I have been shaken out of my apathy, shaken out of my comfort zone, shaken out of my very American tendency to consume and always want more: more clothes, more gadgets, more stuff I’ll only get bored with rather quickly and shortly replace with more stuff.  I have been shaken, indeed the world has been shaken by the earthquake that struck the tiny island where the poorest country in the western hemisphere sits.
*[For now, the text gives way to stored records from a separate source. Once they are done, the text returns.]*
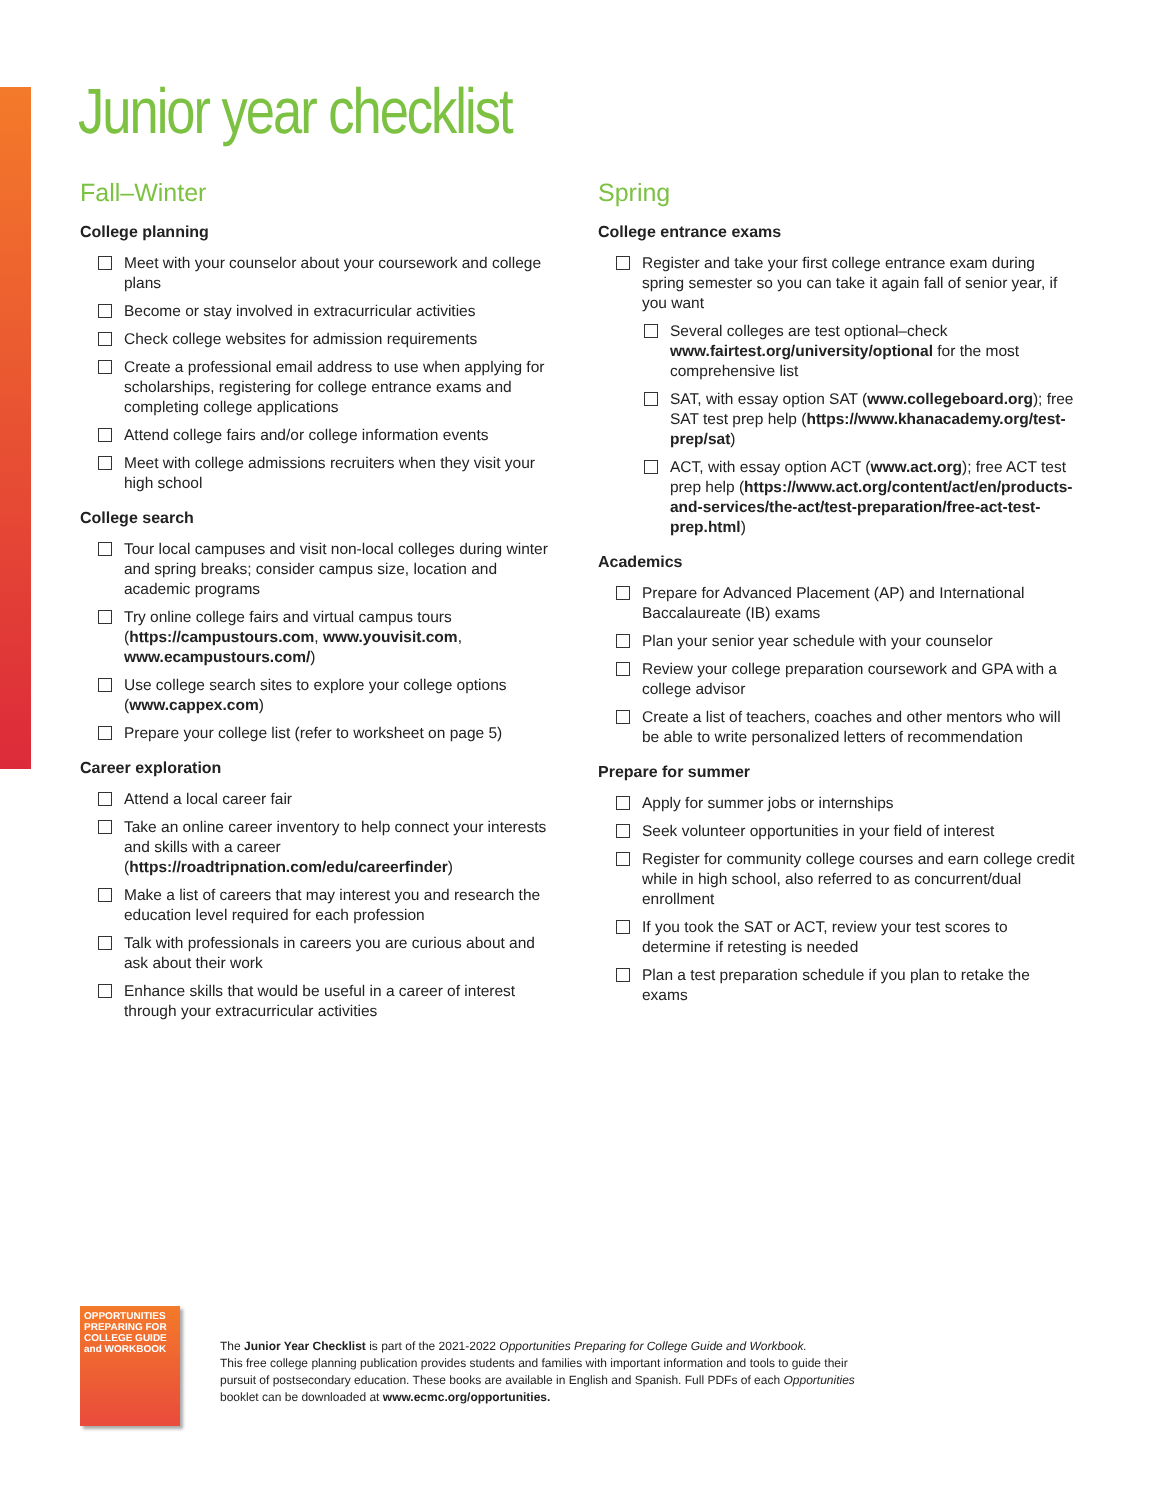Junior year checklist
Fall–Winter
College planning
Meet with your counselor about your coursework and college plans
Become or stay involved in extracurricular activities
Check college websites for admission requirements
Create a professional email address to use when applying for scholarships, registering for college entrance exams and completing college applications
Attend college fairs and/or college information events
Meet with college admissions recruiters when they visit your high school
College search
Tour local campuses and visit non-local colleges during winter and spring breaks; consider campus size, location and academic programs
Try online college fairs and virtual campus tours (https://campustours.com, www.youvisit.com, www.ecampustours.com/)
Use college search sites to explore your college options (www.cappex.com)
Prepare your college list (refer to worksheet on page 5)
Career exploration
Attend a local career fair
Take an online career inventory to help connect your interests and skills with a career (https://roadtripnation.com/edu/careerfinder)
Make a list of careers that may interest you and research the education level required for each profession
Talk with professionals in careers you are curious about and ask about their work
Enhance skills that would be useful in a career of interest through your extracurricular activities
Spring
College entrance exams
Register and take your first college entrance exam during spring semester so you can take it again fall of senior year, if you want
Several colleges are test optional–check www.fairtest.org/university/optional for the most comprehensive list
SAT, with essay option SAT (www.collegeboard.org); free SAT test prep help (https://www.khanacademy.org/test-prep/sat)
ACT, with essay option ACT (www.act.org); free ACT test prep help (https://www.act.org/content/act/en/products-and-services/the-act/test-preparation/free-act-test-prep.html)
Academics
Prepare for Advanced Placement (AP) and International Baccalaureate (IB) exams
Plan your senior year schedule with your counselor
Review your college preparation coursework and GPA with a college advisor
Create a list of teachers, coaches and other mentors who will be able to write personalized letters of recommendation
Prepare for summer
Apply for summer jobs or internships
Seek volunteer opportunities in your field of interest
Register for community college courses and earn college credit while in high school, also referred to as concurrent/dual enrollment
If you took the SAT or ACT, review your test scores to determine if retesting is needed
Plan a test preparation schedule if you plan to retake the exams
OPPORTUNITIES
PREPARING FOR COLLEGE GUIDE and WORKBOOK
The Junior Year Checklist is part of the 2021-2022 Opportunities Preparing for College Guide and Workbook.
This free college planning publication provides students and families with important information and tools to guide their
pursuit of postsecondary education. These books are available in English and Spanish. Full PDFs of each Opportunities
booklet can be downloaded at www.ecmc.org/opportunities.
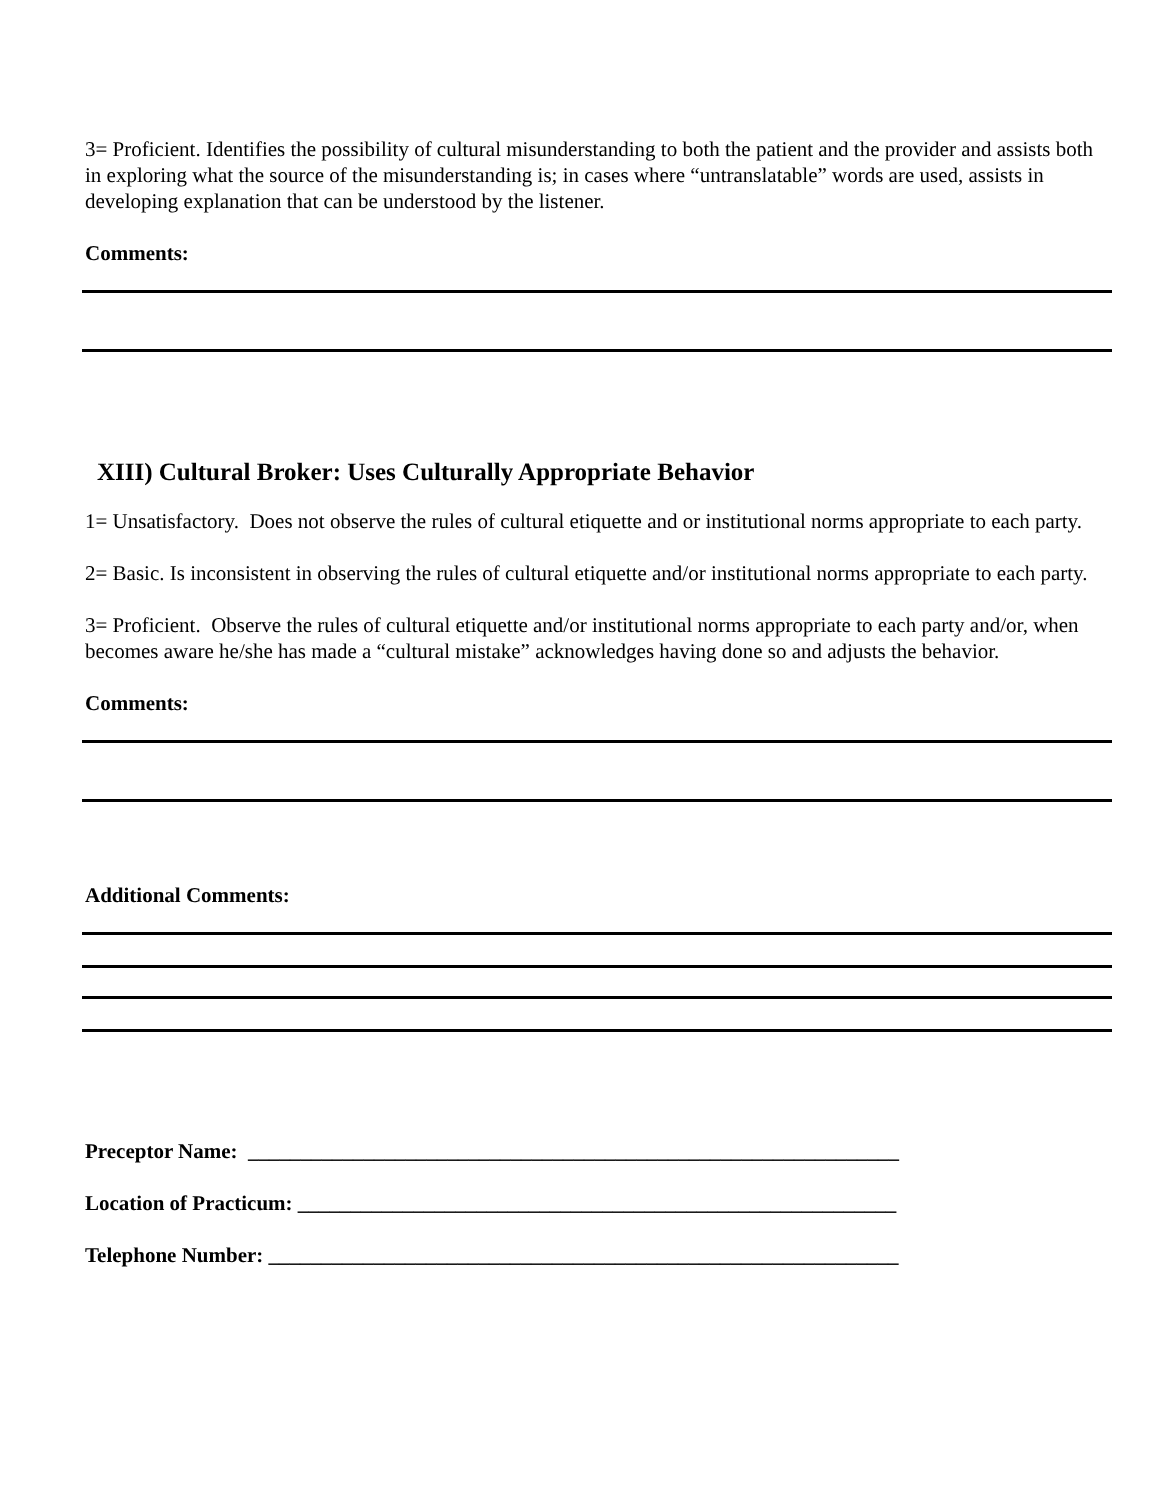3= Proficient. Identifies the possibility of cultural misunderstanding to both the patient and the provider and assists both in exploring what the source of the misunderstanding is; in cases where “untranslatable” words are used, assists in developing explanation that can be understood by the listener.
Comments:
XIII) Cultural Broker: Uses Culturally Appropriate Behavior
1= Unsatisfactory. Does not observe the rules of cultural etiquette and or institutional norms appropriate to each party.
2= Basic. Is inconsistent in observing the rules of cultural etiquette and/or institutional norms appropriate to each party.
3= Proficient. Observe the rules of cultural etiquette and/or institutional norms appropriate to each party and/or, when becomes aware he/she has made a “cultural mistake” acknowledges having done so and adjusts the behavior.
Comments:
Additional Comments:
Preceptor Name: ______________________________________________________________
Location of Practicum: _________________________________________________________
Telephone Number: ____________________________________________________________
What would God have me do in a time like this??? Whatever God may ask me to do my answer will be “Yes!". Stay tuned for part 2 tomorrow.

Following the Way,
Kevin

Monday, February 1, 2010

February's Theme: Saying Yes to God

I had a wonderful time in church yesterday!  I had been away from my home church for about a year and recently returned and it is so good to be back.  Indeed reconciliation is sweet and it's always good to be back home.  I'm so glad I listened to God and went back to my former church.  I don't always do that, listen to God that is.  I'll just be honest about it.  There is something deeply embedded within the human will and psyche that is resistant to submitting and being led.  This month my Scripture reflections will focus on the theme "Saying Yes to God".  I doubt very much that I'm the only one who's ever struggled with this one so let's journey together and learn to give God our "Yes".